I Can’t Not Do It: Storytelling, Grief and Identity
We welcome Professor Gayle Letherby, a pioneering sociologist whose deeply personal and academic work has transformed how we think about childlessness, grief, identity, and storytelling. Gayle reflects on her journey, beginning with a miscarriage in the 1980s that altered her life trajectory and became the foundation of a groundbreaking academic career. Her research into involuntary childlessness, pregnancy loss, and the status of parenthood spans decades and she’s still going strong
About Professor Gayle Letherby
Having worked as a nursery nurse prior to the miscarriage (in the early 1980s) of my, to my knowledge, one and only pregnancy, one and only baby, I gave up my job and listlessly, sometimes desperately, wandered through my own life feeling that I had no purpose and no future. Finding Sociology saved me with an A Level at a local FE college being followed by an undergraduate degree, a PhD and 30+ years of teaching, researching, writing and mentoring. The significance of mother or not has always been part of my academic labour and I have undertaken research and written much on the experience of those who do and those who do not mother (and father) and the implications and impact of this. My PhD was specifically concerned with the identity and experience of ‘infertility’ and ‘involuntary childlessness’ (which I write in quotation marks to highlight problems with definition). I interviewed and corresponded with more than 80 individuals, mostly women but some men too, and when writing up my thesis included some of my own experience in the text. Alongside other academic work I have also conducted a number of auto/biographical research projects on reproductive loss and on pregnancy and early motherhood (parenthood). Fifteen years ago I began to also write fiction and memoir, for both academic and lay audiences. My personal experience and my research interests are often the stimulus for the fiction I write and my significant others regularly appear in my memoir pieces.
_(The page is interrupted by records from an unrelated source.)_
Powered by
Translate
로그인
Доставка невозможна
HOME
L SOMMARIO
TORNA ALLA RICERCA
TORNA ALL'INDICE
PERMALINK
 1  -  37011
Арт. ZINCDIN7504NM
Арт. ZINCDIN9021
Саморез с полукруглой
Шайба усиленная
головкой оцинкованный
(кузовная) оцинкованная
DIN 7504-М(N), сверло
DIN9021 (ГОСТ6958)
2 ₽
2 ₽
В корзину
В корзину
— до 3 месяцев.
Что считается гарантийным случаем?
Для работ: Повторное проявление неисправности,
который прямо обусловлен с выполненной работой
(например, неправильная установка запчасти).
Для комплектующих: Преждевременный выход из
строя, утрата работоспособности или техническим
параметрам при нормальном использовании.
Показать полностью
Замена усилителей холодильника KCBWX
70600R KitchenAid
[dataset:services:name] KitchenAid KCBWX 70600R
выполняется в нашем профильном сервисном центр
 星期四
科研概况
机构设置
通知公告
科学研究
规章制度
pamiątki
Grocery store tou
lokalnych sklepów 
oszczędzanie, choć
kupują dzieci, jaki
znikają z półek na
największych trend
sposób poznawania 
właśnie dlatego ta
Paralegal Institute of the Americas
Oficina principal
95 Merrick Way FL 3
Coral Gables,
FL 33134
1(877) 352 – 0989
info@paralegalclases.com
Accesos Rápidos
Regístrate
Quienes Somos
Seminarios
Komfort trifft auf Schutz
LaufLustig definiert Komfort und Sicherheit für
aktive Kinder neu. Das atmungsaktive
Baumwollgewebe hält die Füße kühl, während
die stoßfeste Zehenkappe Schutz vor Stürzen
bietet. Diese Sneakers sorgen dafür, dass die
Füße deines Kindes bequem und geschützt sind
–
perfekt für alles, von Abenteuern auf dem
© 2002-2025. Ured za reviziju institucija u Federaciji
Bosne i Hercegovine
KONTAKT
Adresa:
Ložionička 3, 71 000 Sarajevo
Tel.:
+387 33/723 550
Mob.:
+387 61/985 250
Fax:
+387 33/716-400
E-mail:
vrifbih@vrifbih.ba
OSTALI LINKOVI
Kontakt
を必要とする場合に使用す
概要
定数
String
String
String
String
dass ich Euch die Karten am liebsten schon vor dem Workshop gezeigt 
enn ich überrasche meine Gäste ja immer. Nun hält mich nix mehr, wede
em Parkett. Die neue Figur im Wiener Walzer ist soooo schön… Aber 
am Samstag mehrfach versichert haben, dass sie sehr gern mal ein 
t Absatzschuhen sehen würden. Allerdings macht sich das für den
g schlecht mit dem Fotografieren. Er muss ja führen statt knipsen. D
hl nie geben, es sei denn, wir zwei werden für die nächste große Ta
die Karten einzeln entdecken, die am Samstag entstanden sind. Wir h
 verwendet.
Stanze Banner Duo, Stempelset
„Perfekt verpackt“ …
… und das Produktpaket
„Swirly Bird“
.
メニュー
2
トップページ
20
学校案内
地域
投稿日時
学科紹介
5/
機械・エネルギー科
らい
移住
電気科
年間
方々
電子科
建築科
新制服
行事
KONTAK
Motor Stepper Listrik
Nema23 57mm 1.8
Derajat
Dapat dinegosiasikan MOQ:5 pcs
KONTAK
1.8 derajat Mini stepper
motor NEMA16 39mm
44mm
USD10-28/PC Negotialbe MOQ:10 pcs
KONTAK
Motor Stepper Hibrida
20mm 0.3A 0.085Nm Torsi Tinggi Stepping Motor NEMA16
This includes my baby, the child who died months before her or his expected birth date, and also my mother, Dorothy, and father, Ron, and my husband John (all deceased). I find this writing both cathartic and energising. My own, and others’, experience of Covid-19 and of ‘growing older’ has led me to reflect on, not least, the differences between solitude and loneliness and the experience of growing older as a childless not by choice individual. In addition to my academic writings I publish some of my work on the open site ABCtales.com writing as gletherby.